Dust off that old Bing Crosby record, because according to Environment Canada, the only white Christmas we'll likely be enjoying this year is the one coming from our speakers.

"Right now if you were an odds maker I'd be betting a few loonies on the fact there will be a few more areas than last year that will be green rather than white this Christmas," the agency's senior climatologist, Dave Phillips, told CTV News.

A white Christmas tends to involve at least two centimetres of snow on the ground come December 25.

With the exception of our northern compatriots up in Yellowknife, Whitehorse, and Iqaluit, who never met a December that wasn't blanketed in the stuff, the rest of us can expect little more than a polite dusting on the front yard.

Although cities like Calgary, Edmonton, Regina, and Winnipeg have each had varying amounts of snow up to now, the showing is paltry compared to previous years.

Along the Atlantic coast capitals there's nary a flake to be seen. Same goes for major towns like Toronto, Quebec City, and Vancouver.
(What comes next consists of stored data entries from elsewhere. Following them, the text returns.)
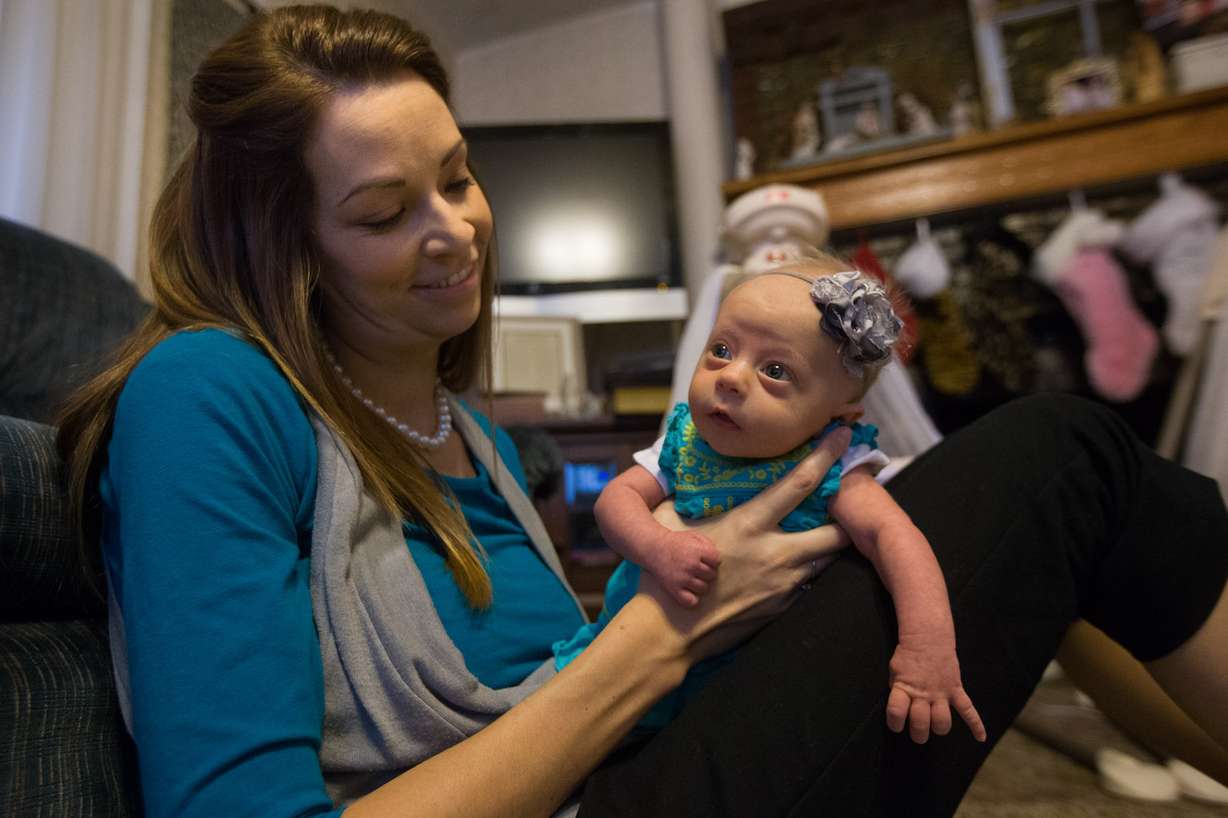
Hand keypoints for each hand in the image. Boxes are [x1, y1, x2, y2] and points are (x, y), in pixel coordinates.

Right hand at [639, 426, 853, 662]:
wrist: (670, 632)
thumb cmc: (664, 572)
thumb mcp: (671, 519)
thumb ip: (691, 492)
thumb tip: (691, 466)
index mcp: (750, 524)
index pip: (800, 482)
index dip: (827, 456)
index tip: (843, 436)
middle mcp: (775, 553)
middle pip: (835, 530)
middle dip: (847, 515)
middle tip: (845, 502)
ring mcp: (783, 584)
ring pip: (827, 558)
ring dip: (828, 543)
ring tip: (823, 530)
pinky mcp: (782, 607)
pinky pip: (807, 582)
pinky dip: (807, 569)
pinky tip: (794, 563)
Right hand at [644, 529, 720, 606]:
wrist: (654, 548)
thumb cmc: (676, 542)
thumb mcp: (693, 536)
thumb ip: (708, 544)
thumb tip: (717, 559)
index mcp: (698, 551)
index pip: (717, 561)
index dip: (712, 560)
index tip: (704, 559)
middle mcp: (692, 565)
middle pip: (712, 575)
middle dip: (706, 571)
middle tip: (696, 568)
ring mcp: (683, 578)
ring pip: (704, 588)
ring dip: (700, 584)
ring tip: (692, 578)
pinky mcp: (674, 589)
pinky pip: (691, 601)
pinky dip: (692, 599)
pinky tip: (689, 592)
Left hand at [886, 633, 986, 743]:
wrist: (928, 638)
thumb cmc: (908, 657)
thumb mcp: (895, 673)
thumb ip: (898, 691)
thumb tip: (901, 710)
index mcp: (904, 687)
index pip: (896, 711)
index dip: (895, 723)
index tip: (897, 726)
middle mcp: (923, 693)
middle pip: (921, 723)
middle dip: (919, 733)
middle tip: (918, 733)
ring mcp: (941, 692)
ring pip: (942, 721)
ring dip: (939, 728)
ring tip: (935, 727)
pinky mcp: (956, 690)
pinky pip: (968, 710)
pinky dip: (976, 724)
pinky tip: (980, 737)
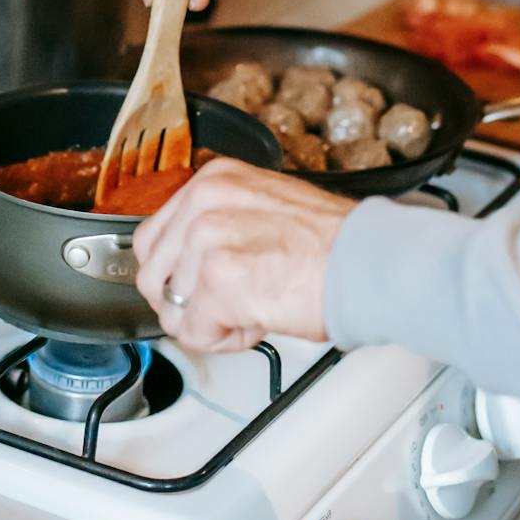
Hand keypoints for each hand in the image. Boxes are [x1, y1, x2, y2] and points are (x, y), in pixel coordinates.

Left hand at [132, 158, 353, 351]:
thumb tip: (189, 263)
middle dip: (187, 303)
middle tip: (229, 303)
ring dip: (212, 322)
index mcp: (213, 180)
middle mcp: (203, 200)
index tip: (204, 285)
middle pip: (153, 276)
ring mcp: (206, 237)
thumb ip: (220, 225)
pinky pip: (195, 332)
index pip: (154, 238)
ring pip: (173, 310)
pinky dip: (226, 340)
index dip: (179, 274)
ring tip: (255, 304)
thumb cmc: (332, 243)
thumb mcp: (263, 208)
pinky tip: (258, 319)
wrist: (366, 262)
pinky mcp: (217, 279)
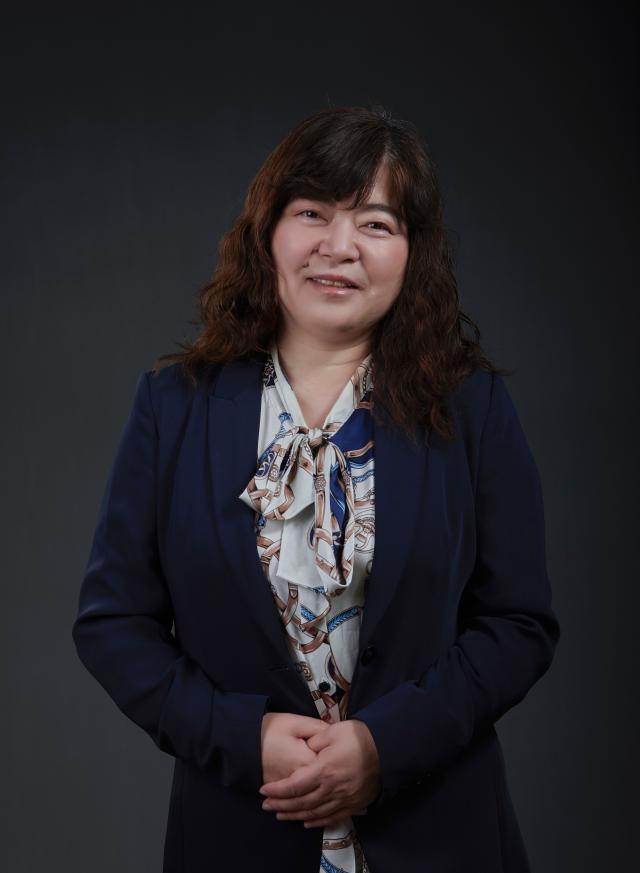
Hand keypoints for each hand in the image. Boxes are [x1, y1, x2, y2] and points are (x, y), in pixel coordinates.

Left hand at [259, 719, 380, 827]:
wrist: (387, 749)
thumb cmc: (359, 737)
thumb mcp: (333, 731)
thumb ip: (314, 741)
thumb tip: (304, 751)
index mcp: (325, 770)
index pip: (295, 785)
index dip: (278, 790)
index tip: (264, 790)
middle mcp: (333, 789)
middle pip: (302, 802)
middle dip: (281, 805)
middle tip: (266, 806)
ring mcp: (344, 798)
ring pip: (315, 813)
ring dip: (295, 815)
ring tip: (281, 815)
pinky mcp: (354, 803)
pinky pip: (332, 817)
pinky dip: (317, 821)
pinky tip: (307, 822)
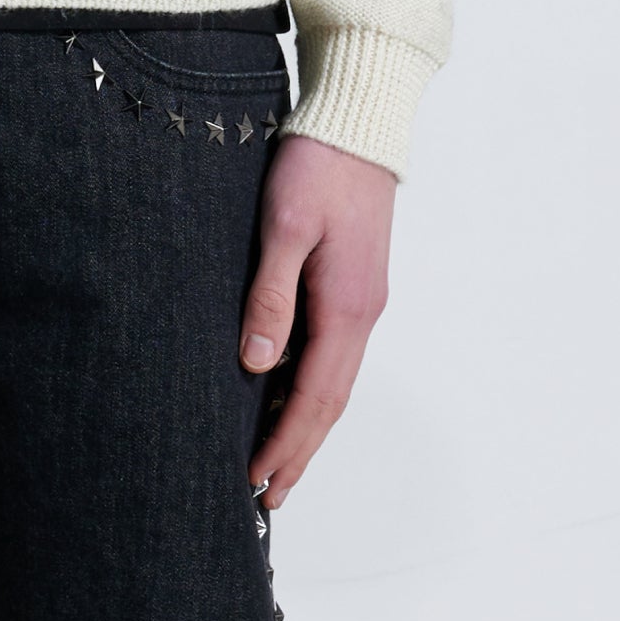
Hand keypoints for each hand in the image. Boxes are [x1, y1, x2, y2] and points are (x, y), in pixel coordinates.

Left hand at [241, 133, 395, 509]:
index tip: (257, 481)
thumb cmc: (316, 166)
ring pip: (334, 379)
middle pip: (330, 401)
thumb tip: (257, 364)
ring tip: (275, 463)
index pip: (316, 397)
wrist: (358, 123)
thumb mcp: (283, 226)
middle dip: (299, 452)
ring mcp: (361, 299)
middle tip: (267, 497)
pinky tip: (286, 396)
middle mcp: (362, 312)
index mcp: (347, 307)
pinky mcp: (354, 284)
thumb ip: (270, 295)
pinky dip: (311, 388)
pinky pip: (333, 353)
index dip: (287, 444)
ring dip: (306, 425)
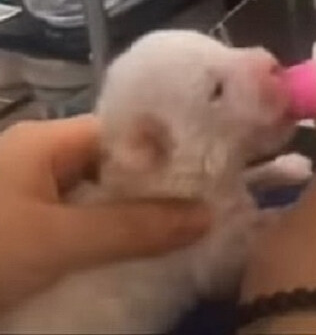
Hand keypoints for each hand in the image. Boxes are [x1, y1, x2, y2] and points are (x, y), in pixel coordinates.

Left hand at [0, 116, 209, 311]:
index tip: (209, 175)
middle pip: (118, 167)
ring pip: (104, 202)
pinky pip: (86, 229)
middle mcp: (46, 162)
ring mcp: (38, 200)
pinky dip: (114, 240)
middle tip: (208, 211)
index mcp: (49, 142)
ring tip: (189, 234)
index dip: (168, 150)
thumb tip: (208, 214)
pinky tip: (143, 256)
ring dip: (140, 219)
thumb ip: (132, 227)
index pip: (126, 132)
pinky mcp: (33, 234)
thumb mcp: (55, 240)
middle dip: (160, 189)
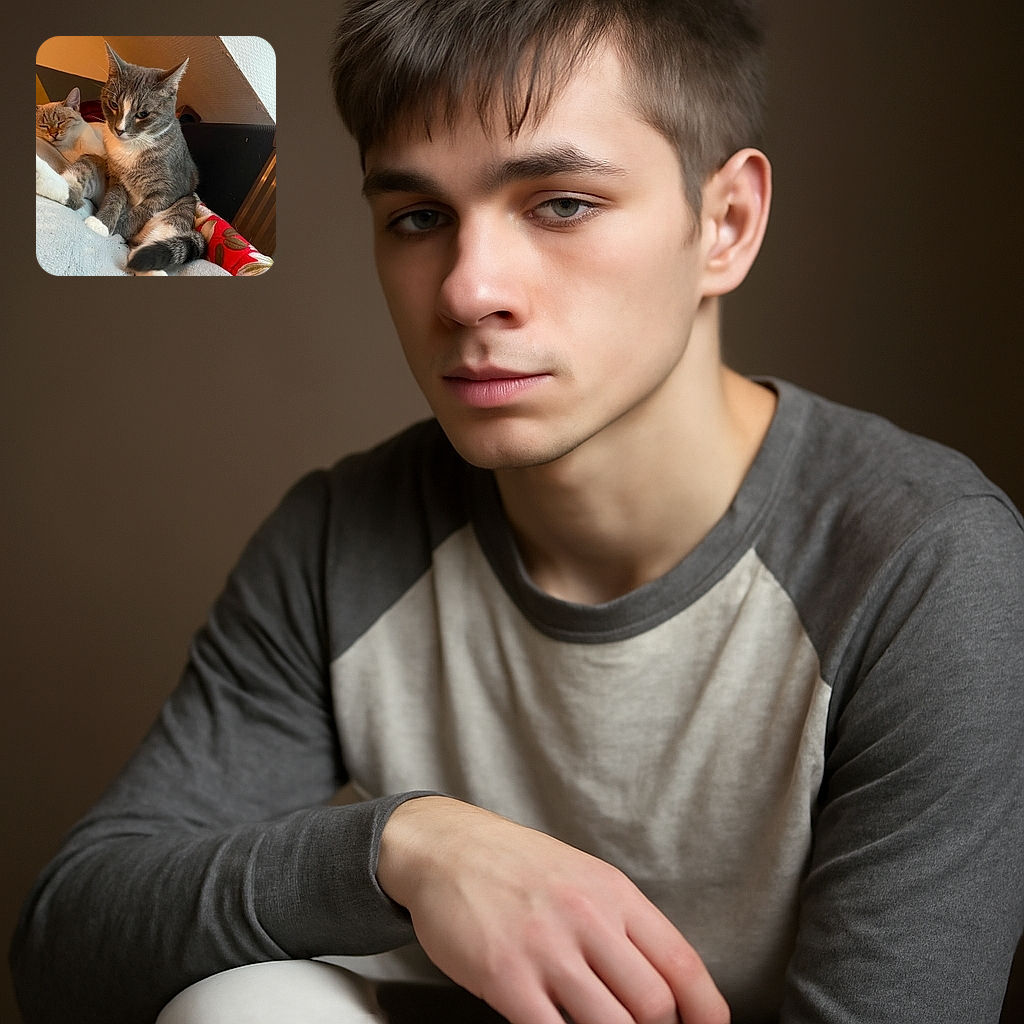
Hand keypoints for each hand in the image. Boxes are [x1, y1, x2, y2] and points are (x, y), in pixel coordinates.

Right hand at [377, 796, 729, 1023]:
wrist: (446, 847)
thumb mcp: (582, 878)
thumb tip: (666, 990)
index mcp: (613, 893)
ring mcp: (546, 947)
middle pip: (653, 1005)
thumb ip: (622, 928)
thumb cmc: (516, 867)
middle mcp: (587, 916)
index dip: (707, 1013)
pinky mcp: (505, 975)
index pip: (682, 964)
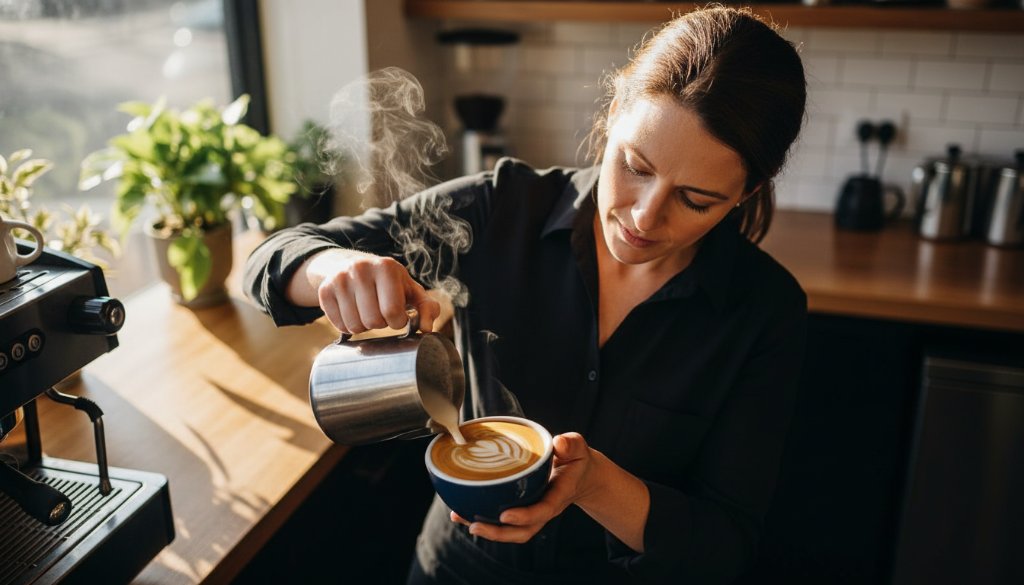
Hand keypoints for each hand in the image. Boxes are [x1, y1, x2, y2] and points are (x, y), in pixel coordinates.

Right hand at [305, 249, 439, 334]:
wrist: (354, 266)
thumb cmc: (390, 284)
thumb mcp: (412, 291)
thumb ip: (427, 308)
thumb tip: (428, 329)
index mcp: (386, 267)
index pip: (392, 312)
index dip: (397, 322)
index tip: (397, 315)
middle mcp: (361, 269)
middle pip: (372, 321)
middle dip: (380, 324)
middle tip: (381, 312)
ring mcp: (340, 279)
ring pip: (354, 326)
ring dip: (364, 326)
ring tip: (367, 311)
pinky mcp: (325, 290)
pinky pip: (338, 325)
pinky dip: (347, 326)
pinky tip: (353, 312)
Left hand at [451, 432, 596, 542]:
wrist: (580, 475)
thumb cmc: (575, 460)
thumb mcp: (577, 448)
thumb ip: (570, 444)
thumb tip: (559, 444)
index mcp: (558, 496)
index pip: (543, 511)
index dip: (524, 516)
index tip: (505, 515)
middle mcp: (543, 509)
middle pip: (522, 531)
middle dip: (498, 533)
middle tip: (475, 526)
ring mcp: (532, 511)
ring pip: (510, 530)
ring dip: (485, 528)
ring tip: (460, 518)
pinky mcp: (521, 508)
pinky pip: (502, 520)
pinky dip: (482, 518)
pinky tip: (461, 512)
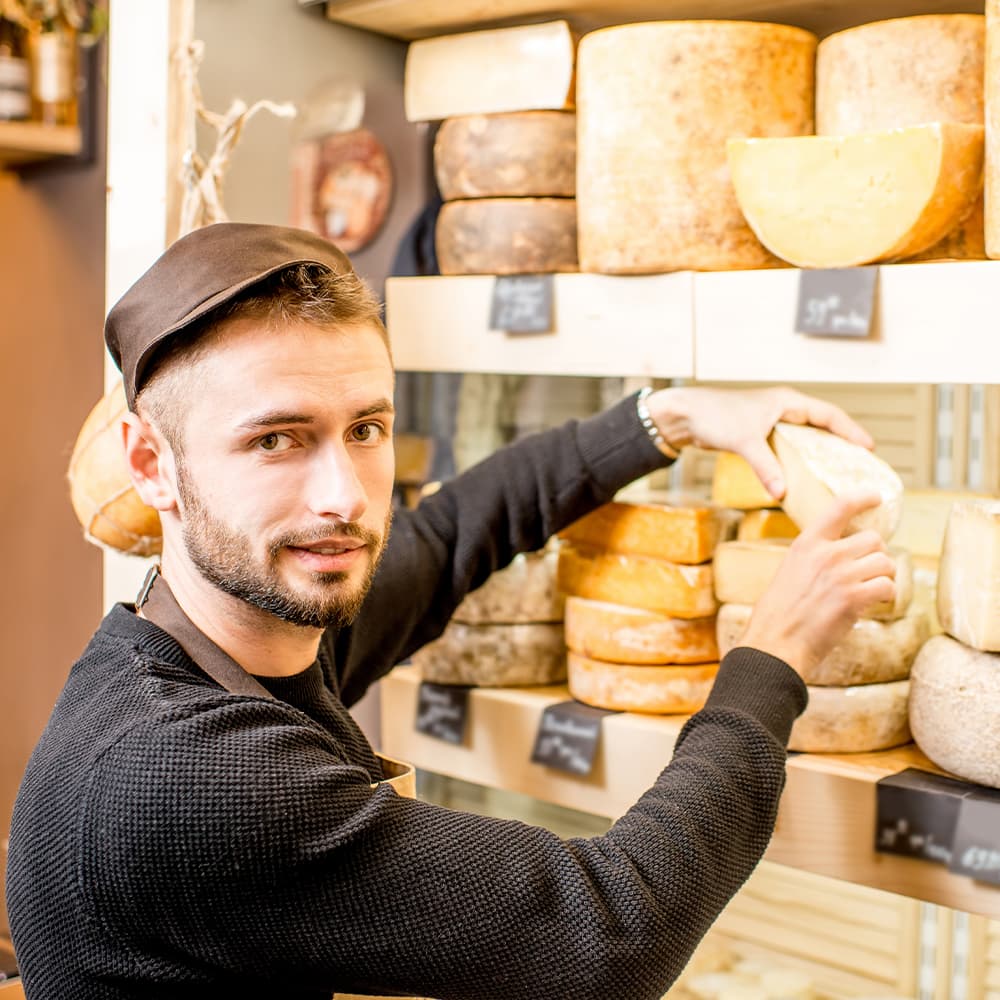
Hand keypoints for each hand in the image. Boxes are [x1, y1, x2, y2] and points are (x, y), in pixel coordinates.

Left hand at [644, 385, 872, 500]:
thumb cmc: (714, 417)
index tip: (869, 449)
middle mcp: (783, 408)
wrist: (684, 415)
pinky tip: (803, 477)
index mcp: (787, 402)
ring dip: (820, 452)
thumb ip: (765, 467)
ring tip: (838, 474)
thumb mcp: (744, 442)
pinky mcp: (758, 434)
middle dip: (841, 443)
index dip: (850, 431)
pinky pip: (787, 447)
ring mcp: (771, 421)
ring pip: (804, 437)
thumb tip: (783, 494)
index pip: (829, 415)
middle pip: (822, 425)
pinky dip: (798, 459)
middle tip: (860, 466)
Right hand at [739, 491, 895, 676]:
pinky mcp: (853, 597)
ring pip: (886, 563)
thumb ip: (816, 558)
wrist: (776, 641)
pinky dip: (886, 596)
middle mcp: (825, 553)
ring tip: (872, 591)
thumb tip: (845, 555)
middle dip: (876, 557)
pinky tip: (874, 604)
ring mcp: (841, 574)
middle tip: (868, 574)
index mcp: (806, 543)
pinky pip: (887, 586)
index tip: (875, 496)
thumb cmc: (780, 613)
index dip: (862, 498)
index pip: (839, 507)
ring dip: (884, 577)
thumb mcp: (791, 571)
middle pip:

In fact, the unseasonably has some Canadians asking "where's winter?" Of course, Canada will eventually be walloped by the white stuff this winter. We're just going to get a reprieve through the holiday season.

"For Canadians to see a guaranteed white Christmas at this stage they're going to have to go north," Phillips tells CTV.

But for those who can't imagine celebrating the holidays without the promise of a few itinerant flakes, Phillips provided a spark of hope.

"There could be some surprises, there are storms not even born yet that will give us snow before Christmas. But whether we get it is one thing, whether we can hold onto it is another," he said, adding that weather can attack us from any direction.

Still, if you have the budget and feel like seeing the world, you could try to book a holiday to New York City, Prague or Paris - they're just some of the international destinations that appear to be a lock for the storied white Christmas.